This summer, the National Gallery, as part of its Spanish season, will show a select number of works by Bartolomé Bermejo (about 1440–about 1501), one of Spain’s most innovative and accomplished painters active in the second half of the 15th century.
National Gallery Director, Dr Gabriele Finaldi, said:
“The National Gallery’s ‘Saint Michael Triumphant’ is a supreme work of European 15th-century painting. The exhibition introduces the public to Bermejo, a great Spanish Renaissance master with exceptional loans never seen before in Britain.
Bartolomé de Cárdenas was more commonly known as ‘Bermejo’ – meaning ‘reddish’ in Spanish – probably referring to a distinctive physical feature such as red hair or a ruddy complexion.
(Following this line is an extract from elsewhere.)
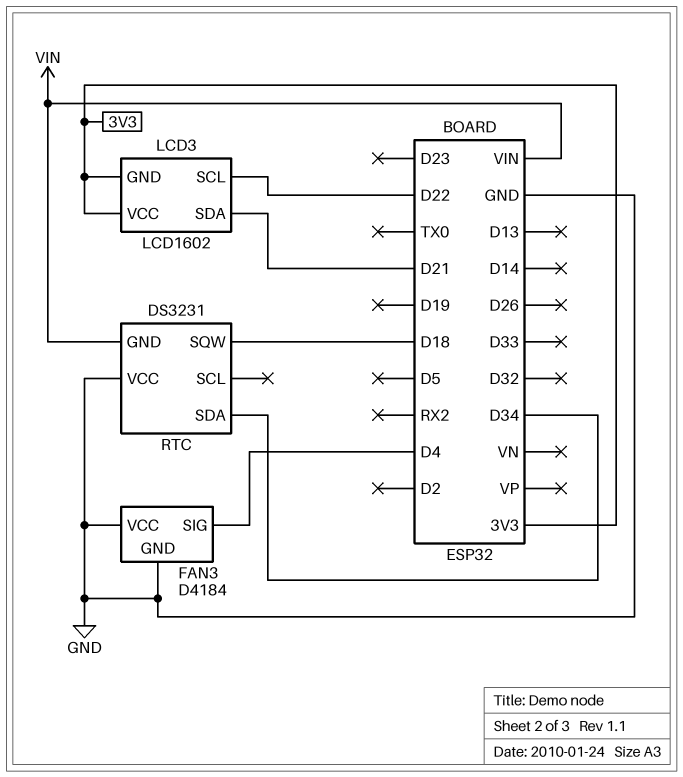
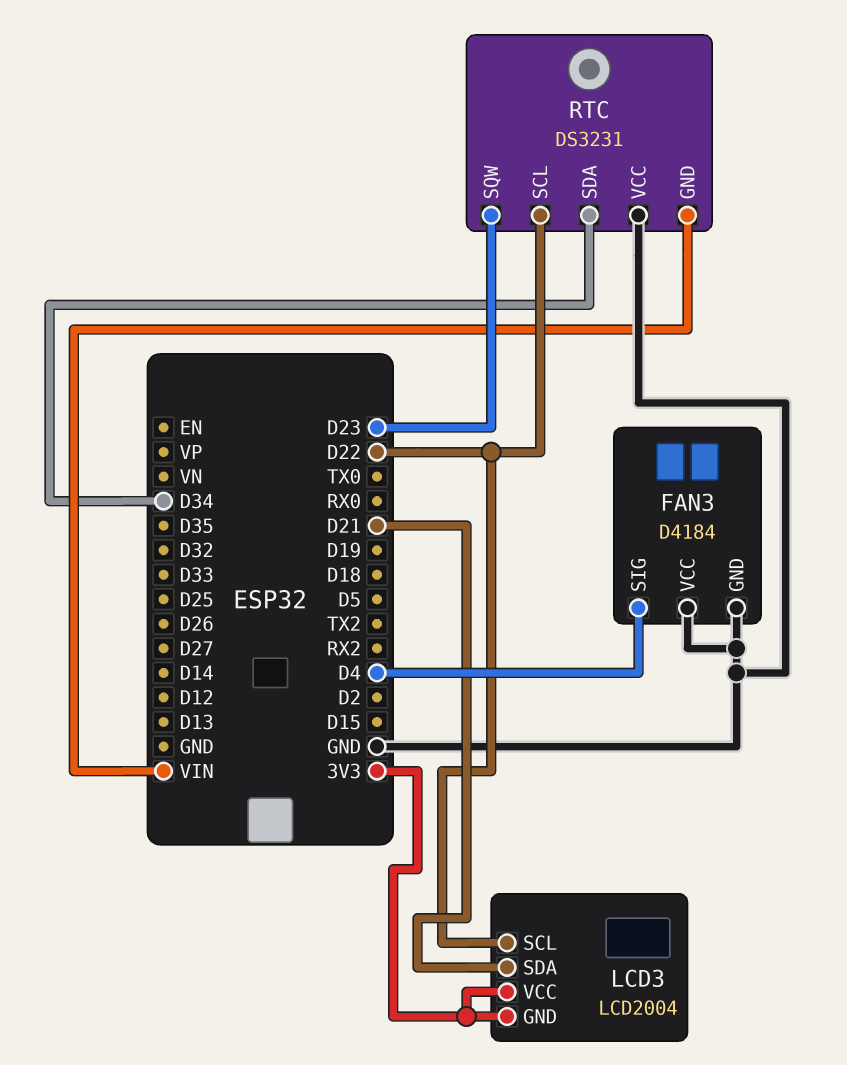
LCD3: LCD1602 -> LCD2004
RTC pin SCL: none -> D22
RTC pin SQW: D18 -> D23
He was born in Cordoba but was principally active in the Crown of Aragon, working in Tous, Valencia, Daroca, Zaragoza, and Barcelona. He led an itinerant life, partnering with local artists to access painters’ guilds and obtain religious commissions in the cities he visited. Bermejo’s personal circumstances remain enigmatic, and very little is known about his life and early training but it seems likely that he was a converso (a Jew converted to Christianity) and that his nomadic career might be partially explained by the establishment of the Inquisition and persecution of Jews by the religious authorities.